BİLGİNİN GÜCÜ: GEZİ!..
Khanna’ya göre günümüzde dünya düzenini belirleyen ne güçlü devletler, ne de teknoloji devleriydi. Tam tersine, internetin ta kendisiydi. Münkler de bu tezi destekliyordu. İnternet sayesinde iyi eğitimli orta sınıflar güç kazanmaktaydı. Ve günümüzdeki çelişki, bilgiye ulaşabilen bu kesim ile “Biz halkız” diyen kalabalıklar, yani “popülist söylem” arasındaydı.
Tıpkı Gezi’de gördüğümüz gibi!.. Tam 9 yıl önce iş makineleri Taksim’de beliriyor, haber sosyal medyaya yansıyınca milyonlar sokağa dökülüyordu. Ofisler wi-fi şifrelerini protestoculara açıyor, bir Facebook paylaşımıyla insanlar birbirinin yardımına koşuyordu. Böylece “online dayanışma”nın TOMA’ya, “orantısız zekâ”nın biber gazı ve copa galip geldiği günler başlayacaktı.

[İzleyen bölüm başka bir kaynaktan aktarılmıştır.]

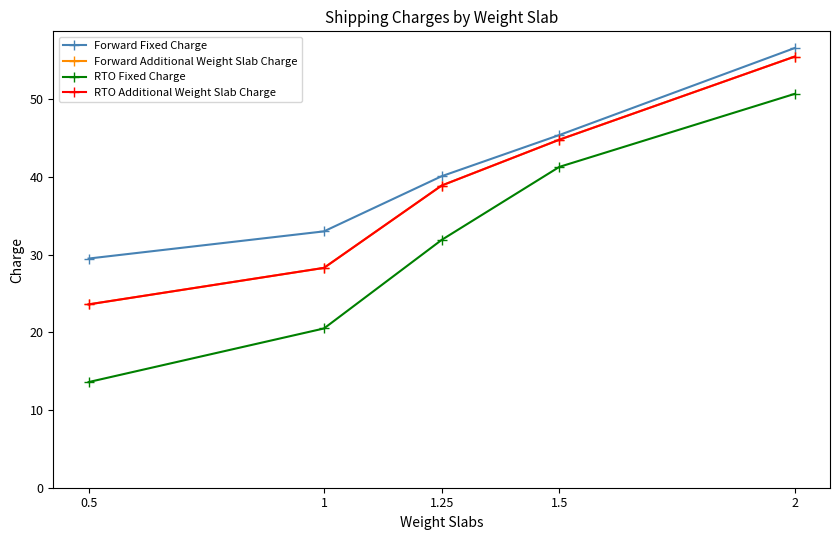

Between 1.5 and 2, which series saw the biggest shift?

Forward Fixed Charge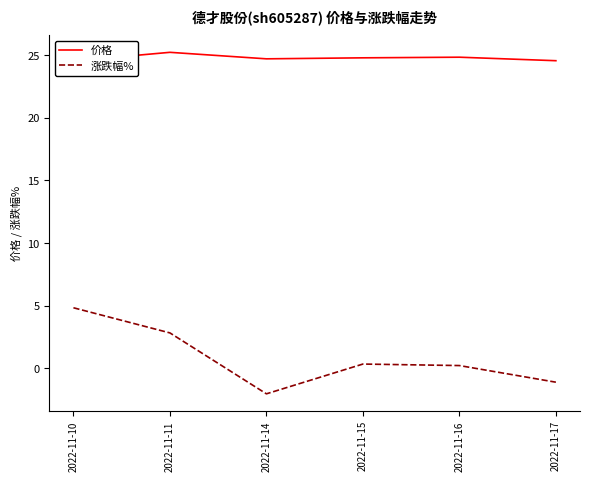

Reading left to right, what are all the values shown in this chart?

价格: 24.6	25.2	24.7	24.8	24.9	24.6
涨跌幅%: 4.8	2.8	-2.1	0.3	0.2	-1.1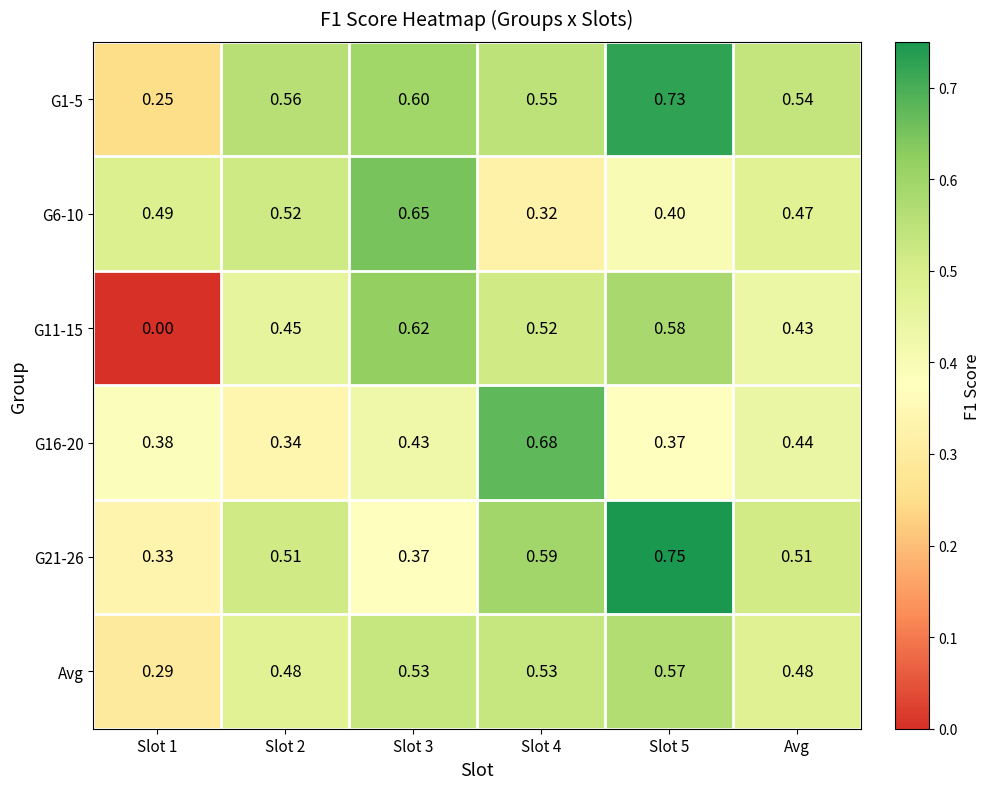

Is the value of G21-26 at Slot 1 greater than the value of G1-5 at Slot 4?

No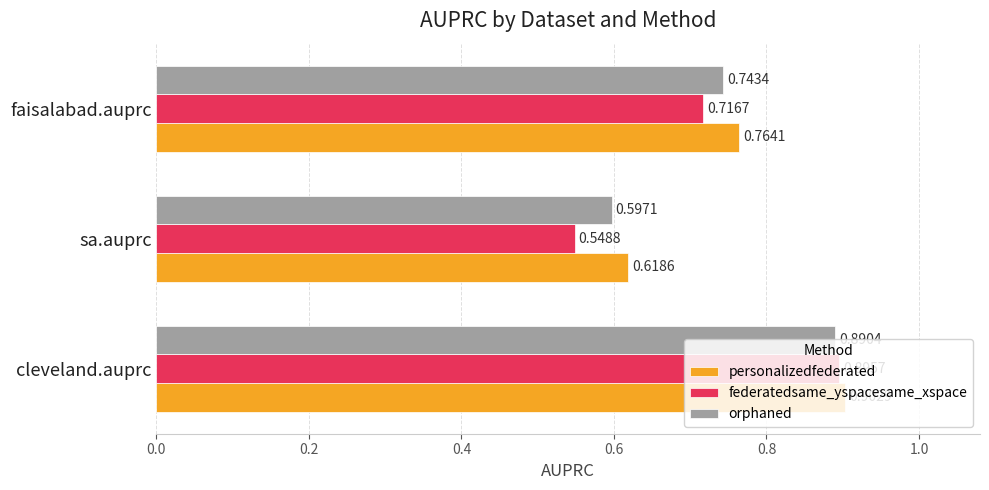

Rank the series at cleveland.auprc from highest to lowest value.

personalizedfederated, federatedsame_yspacesame_xspace, orphaned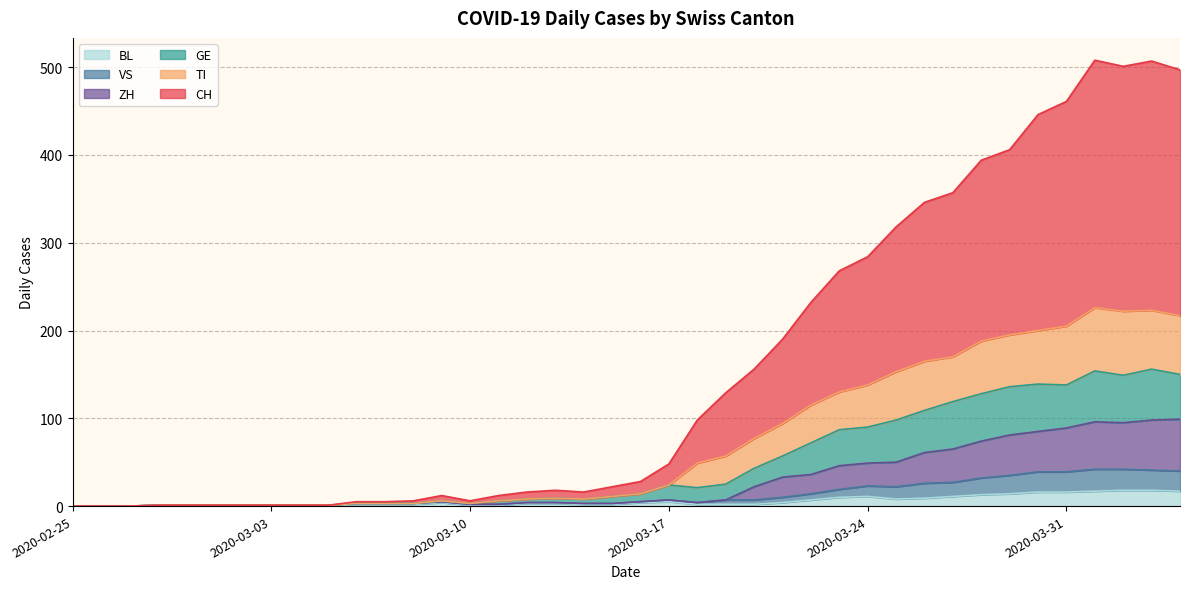

What is the maximum value for BL?

18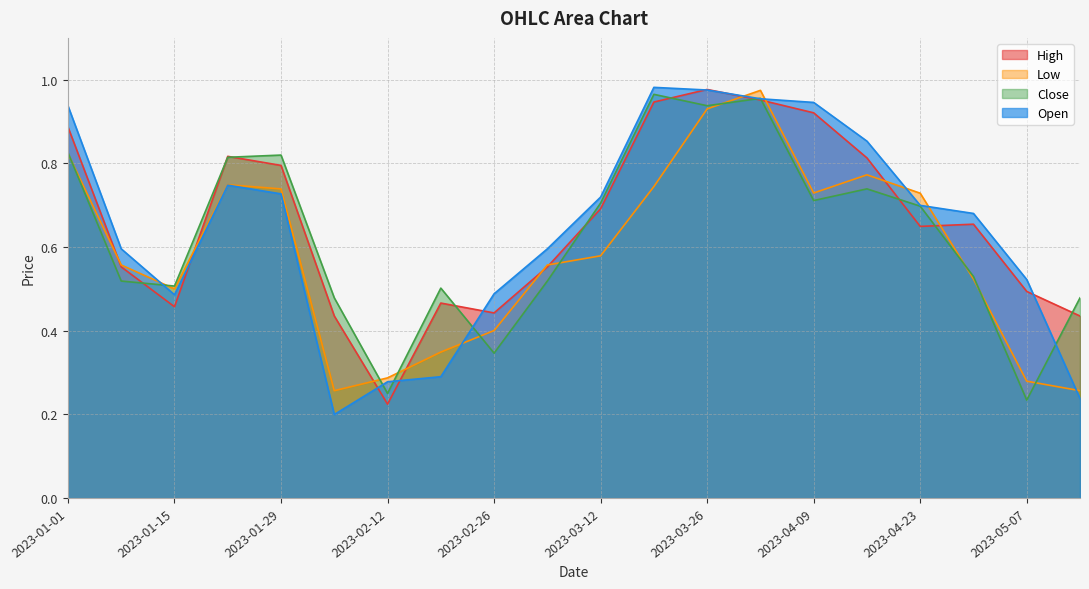

Reading left to right, transcribe all the data shown in this chart.

High: 2023-01-01=0.9	2023-01-08=0.6	2023-01-15=0.5	2023-01-22=0.8	2023-01-29=0.8	2023-02-05=0.4	2023-02-12=0.2	2023-02-19=0.5	2023-02-26=0.4	2023-03-05=0.6	2023-03-12=0.7	2023-03-19=0.9	2023-03-26=1.0	2023-04-02=1.0	2023-04-09=0.9	2023-04-16=0.8	2023-04-23=0.6	2023-04-30=0.7	2023-05-07=0.5	2023-05-14=0.4
Low: 2023-01-01=0.8	2023-01-08=0.6	2023-01-15=0.5	2023-01-22=0.7	2023-01-29=0.7	2023-02-05=0.3	2023-02-12=0.3	2023-02-19=0.3	2023-02-26=0.4	2023-03-05=0.6	2023-03-12=0.6	2023-03-19=0.7	2023-03-26=0.9	2023-04-02=1.0	2023-04-09=0.7	2023-04-16=0.8	2023-04-23=0.7	2023-04-30=0.5	2023-05-07=0.3	2023-05-14=0.3
Close: 2023-01-01=0.8	2023-01-08=0.5	2023-01-15=0.5	2023-01-22=0.8	2023-01-29=0.8	2023-02-05=0.5	2023-02-12=0.3	2023-02-19=0.5	2023-02-26=0.3	2023-03-05=0.5	2023-03-12=0.7	2023-03-19=1.0	2023-03-26=0.9	2023-04-02=1.0	2023-04-09=0.7	2023-04-16=0.7	2023-04-23=0.7	2023-04-30=0.5	2023-05-07=0.2	2023-05-14=0.5
Open: 2023-01-01=0.9	2023-01-08=0.6	2023-01-15=0.5	2023-01-22=0.7	2023-01-29=0.7	2023-02-05=0.2	2023-02-12=0.3	2023-02-19=0.3	2023-02-26=0.5	2023-03-05=0.6	2023-03-12=0.7	2023-03-19=1.0	2023-03-26=1.0	2023-04-02=1.0	2023-04-09=0.9	2023-04-16=0.9	2023-04-23=0.7	2023-04-30=0.7	2023-05-07=0.5	2023-05-14=0.2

O gün “Hüloooğ” diyen amcalar, dayılar bugün Youtube’un “sokak röportajları”nda “Ekonomi çok iyi!” demeye devam ediyor, zamları hâlâ “dış güçler”e bağlıyor. Gençlerse Ekşisözlük’te kafe-bar fiyatlarına isyan ediyor, “Yeteeeeer” başlıklarında kayıp yıllarının hesabını soruyor. Bir litre benzinin 25, bir kutu biranın 30 liraya fırladığı haftada Kemal Kılıçdaroğlu’nun işsizliğe çözüm önerisi ise muhtarlara “asistan” tayin etme vaadi oluyor! Böyle “muhalefet”in yanında Aysun Kayacı adeta bir Sokrates, bir Platon kalıyor.
Görünen o ki dünyada da bizde de “eski”nin sonuna gelindi, “yeni”nin doğum sancıları yaşanıyor. Bir gün “tianxia”ya şahit olur muyuz, bilinmez. Ama Ali İsmail, Ethem ve Berkin bizimle “aynı gökyüzü” altında yaşamaya devam ediyor.